§ **YOUR INSTRUCTIONS**:
Print exactly the lines below between the line holding "person in yellow safety vest [bbox 114,645,173,847], 8562" and the line holding "Total size: 400 wide, 284 high.", inclusive, and nothing more.

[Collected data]
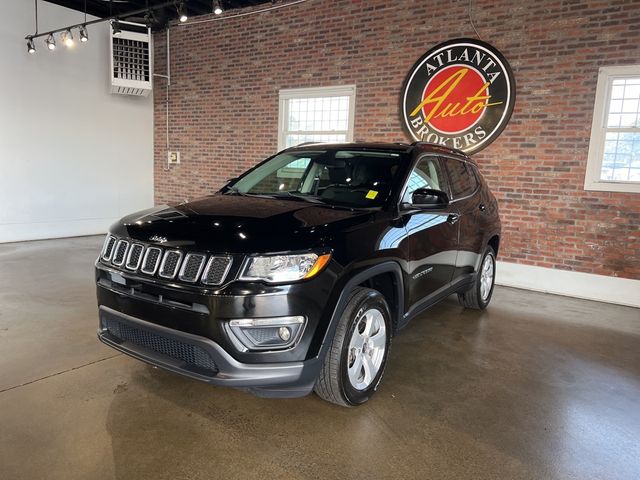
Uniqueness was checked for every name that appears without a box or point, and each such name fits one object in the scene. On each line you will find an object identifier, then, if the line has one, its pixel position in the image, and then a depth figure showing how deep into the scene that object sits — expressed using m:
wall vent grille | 8.34
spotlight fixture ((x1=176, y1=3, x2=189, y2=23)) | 5.85
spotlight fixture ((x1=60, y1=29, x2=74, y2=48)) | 7.28
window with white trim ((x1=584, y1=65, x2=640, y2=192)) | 5.25
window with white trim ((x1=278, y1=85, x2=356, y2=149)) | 7.14
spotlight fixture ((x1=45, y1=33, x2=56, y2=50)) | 7.41
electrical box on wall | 9.27
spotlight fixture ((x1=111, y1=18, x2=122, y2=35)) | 7.27
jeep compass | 2.13
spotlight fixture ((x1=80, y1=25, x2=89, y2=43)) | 7.16
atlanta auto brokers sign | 5.86
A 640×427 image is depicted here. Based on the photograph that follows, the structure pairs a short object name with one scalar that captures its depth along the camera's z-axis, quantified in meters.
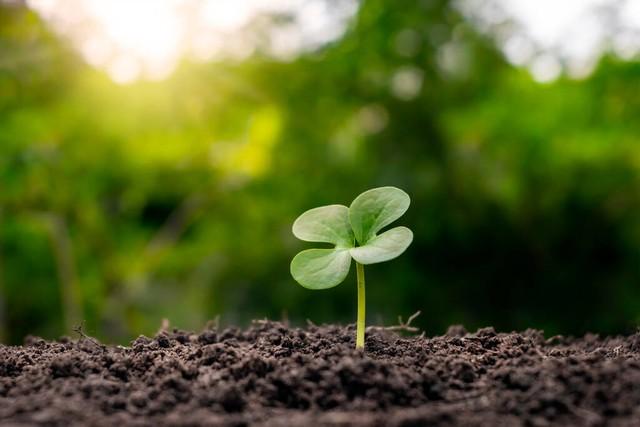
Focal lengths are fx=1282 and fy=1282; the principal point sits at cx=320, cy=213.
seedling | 0.45
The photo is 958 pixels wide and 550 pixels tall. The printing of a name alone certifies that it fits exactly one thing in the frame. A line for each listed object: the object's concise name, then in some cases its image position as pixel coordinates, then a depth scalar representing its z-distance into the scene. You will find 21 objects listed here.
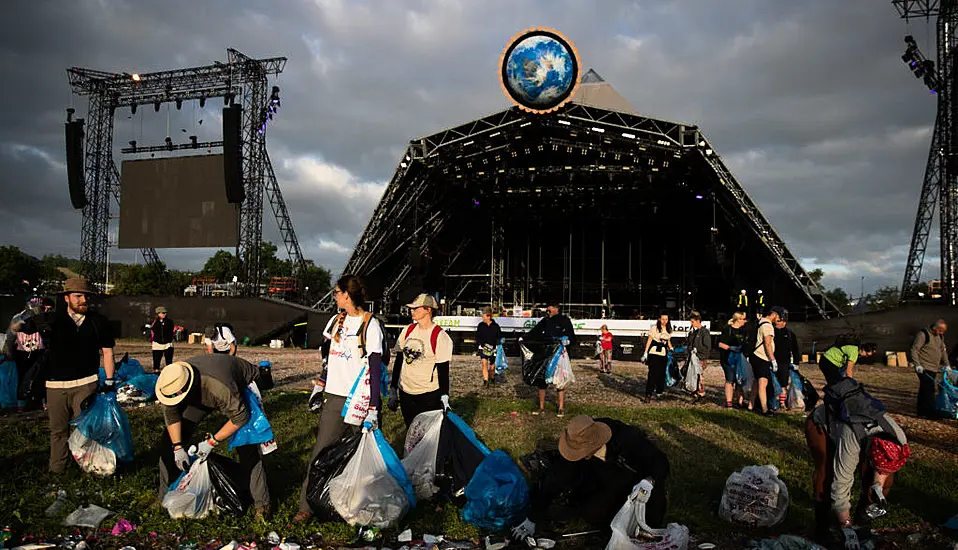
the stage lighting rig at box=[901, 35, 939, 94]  26.78
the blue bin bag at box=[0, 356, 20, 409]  7.88
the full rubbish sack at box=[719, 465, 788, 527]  3.95
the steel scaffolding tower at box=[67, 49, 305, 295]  23.89
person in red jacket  14.86
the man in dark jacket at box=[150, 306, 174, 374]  10.43
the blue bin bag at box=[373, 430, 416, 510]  3.88
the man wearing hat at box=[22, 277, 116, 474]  4.89
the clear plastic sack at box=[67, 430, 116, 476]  4.82
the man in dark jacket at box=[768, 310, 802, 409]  8.00
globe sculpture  17.23
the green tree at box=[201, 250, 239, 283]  67.00
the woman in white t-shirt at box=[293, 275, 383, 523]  3.99
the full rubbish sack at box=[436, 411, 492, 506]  4.28
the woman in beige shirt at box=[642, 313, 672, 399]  9.18
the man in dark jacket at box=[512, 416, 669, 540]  3.57
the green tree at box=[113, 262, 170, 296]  54.44
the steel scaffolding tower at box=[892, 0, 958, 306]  25.69
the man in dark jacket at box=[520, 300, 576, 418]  8.03
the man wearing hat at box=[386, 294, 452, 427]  4.88
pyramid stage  19.89
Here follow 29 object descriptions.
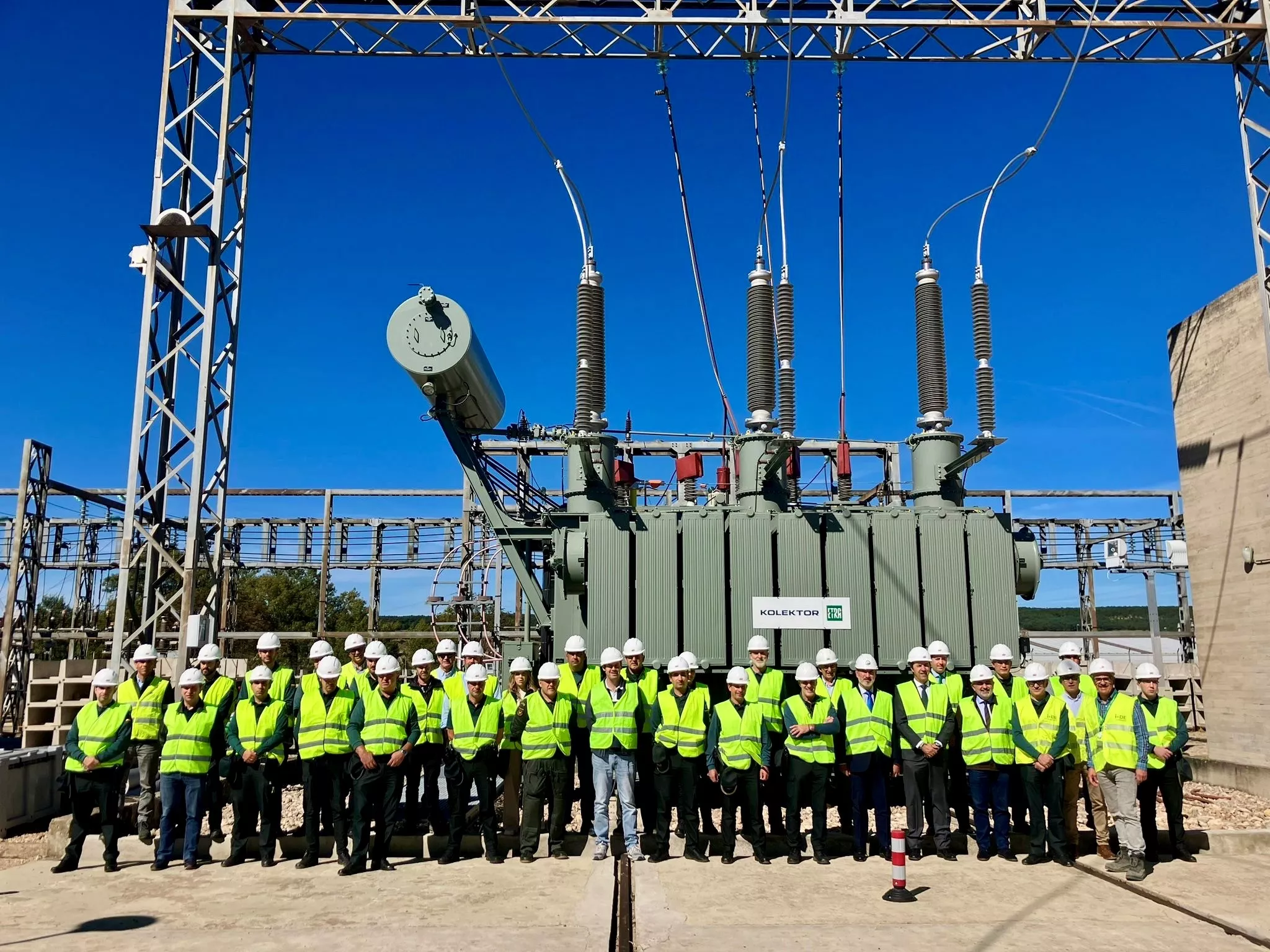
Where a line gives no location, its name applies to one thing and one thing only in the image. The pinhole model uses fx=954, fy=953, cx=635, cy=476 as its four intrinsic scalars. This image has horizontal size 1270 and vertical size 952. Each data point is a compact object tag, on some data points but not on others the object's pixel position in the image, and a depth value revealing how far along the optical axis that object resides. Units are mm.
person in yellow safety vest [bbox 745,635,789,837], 8383
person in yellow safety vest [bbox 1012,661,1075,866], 8031
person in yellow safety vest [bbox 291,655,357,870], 7965
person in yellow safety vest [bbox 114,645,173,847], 8562
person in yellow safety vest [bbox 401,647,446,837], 8328
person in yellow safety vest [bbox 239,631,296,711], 8383
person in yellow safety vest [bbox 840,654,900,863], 8211
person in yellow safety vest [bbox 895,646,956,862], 8148
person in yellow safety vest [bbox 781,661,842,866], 8195
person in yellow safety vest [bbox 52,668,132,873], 7906
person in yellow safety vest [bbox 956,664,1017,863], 8164
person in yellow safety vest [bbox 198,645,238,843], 8453
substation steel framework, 11266
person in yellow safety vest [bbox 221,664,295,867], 8062
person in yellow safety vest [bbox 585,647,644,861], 8094
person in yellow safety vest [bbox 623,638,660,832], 8461
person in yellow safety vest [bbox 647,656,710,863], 8188
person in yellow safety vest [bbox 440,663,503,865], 8180
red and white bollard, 6621
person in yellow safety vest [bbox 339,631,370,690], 8820
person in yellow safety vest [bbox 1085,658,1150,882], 7738
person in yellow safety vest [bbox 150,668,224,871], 7996
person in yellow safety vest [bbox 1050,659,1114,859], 8297
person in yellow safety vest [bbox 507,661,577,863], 8188
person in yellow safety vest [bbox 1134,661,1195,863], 8023
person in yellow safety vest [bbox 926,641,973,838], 8648
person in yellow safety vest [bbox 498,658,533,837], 8742
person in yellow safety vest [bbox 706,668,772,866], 8141
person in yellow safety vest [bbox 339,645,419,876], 7859
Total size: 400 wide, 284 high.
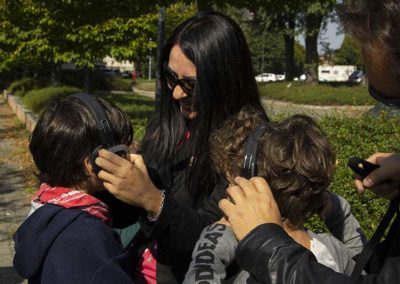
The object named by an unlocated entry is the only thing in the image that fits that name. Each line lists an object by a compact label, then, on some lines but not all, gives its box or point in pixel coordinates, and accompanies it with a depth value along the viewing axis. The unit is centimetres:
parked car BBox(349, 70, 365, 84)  5925
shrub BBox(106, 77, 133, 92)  4091
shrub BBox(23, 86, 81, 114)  1763
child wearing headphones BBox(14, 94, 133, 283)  176
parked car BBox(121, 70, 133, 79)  7088
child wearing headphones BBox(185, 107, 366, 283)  177
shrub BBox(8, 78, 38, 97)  2664
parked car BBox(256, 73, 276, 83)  6800
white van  7289
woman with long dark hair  201
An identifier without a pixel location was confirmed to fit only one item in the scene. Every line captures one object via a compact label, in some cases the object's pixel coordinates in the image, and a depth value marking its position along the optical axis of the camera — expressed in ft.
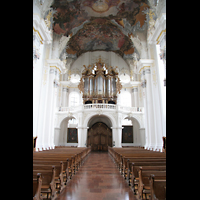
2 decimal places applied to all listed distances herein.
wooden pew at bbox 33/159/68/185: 16.01
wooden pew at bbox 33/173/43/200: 9.30
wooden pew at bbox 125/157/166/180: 17.27
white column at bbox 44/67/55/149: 47.03
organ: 70.69
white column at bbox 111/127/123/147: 62.64
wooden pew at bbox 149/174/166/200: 9.41
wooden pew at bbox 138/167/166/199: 11.76
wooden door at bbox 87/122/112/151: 73.97
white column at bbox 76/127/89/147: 62.54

§ **OUTPUT OF THE EXERCISE**:
person in yellow safety vest [bbox 114,645,173,847], 8562
person in yellow safety vest [bbox 401,647,446,837], 8328
person in yellow safety vest [bbox 239,631,296,711], 8383
person in yellow safety vest [bbox 840,654,900,863], 8211
person in yellow safety vest [bbox 895,646,956,862], 8148
person in yellow safety vest [bbox 781,661,842,866], 8195
person in yellow safety vest [bbox 52,668,132,873], 7906
person in yellow safety vest [bbox 956,664,1017,863], 8164
person in yellow safety vest [bbox 198,645,238,843], 8453
substation steel framework, 11266
person in yellow safety vest [bbox 221,664,295,867], 8062
person in yellow safety vest [bbox 585,647,644,861], 8094
person in yellow safety vest [bbox 623,638,660,832], 8461
person in yellow safety vest [bbox 647,656,710,863], 8188
person in yellow safety vest [bbox 440,663,503,865], 8180
red and white bollard, 6621
person in yellow safety vest [bbox 339,631,370,690], 8820
person in yellow safety vest [bbox 1085,658,1150,882], 7738
person in yellow safety vest [bbox 150,668,224,871], 7996
person in yellow safety vest [bbox 1050,659,1114,859], 8297
person in yellow safety vest [bbox 507,661,577,863], 8188
person in yellow safety vest [bbox 1134,661,1195,863], 8023
person in yellow safety vest [bbox 926,641,973,838], 8648
person in yellow safety vest [bbox 498,658,533,837], 8742
person in yellow safety vest [bbox 706,668,772,866], 8141
person in yellow safety vest [bbox 339,645,419,876], 7859
Total size: 400 wide, 284 high.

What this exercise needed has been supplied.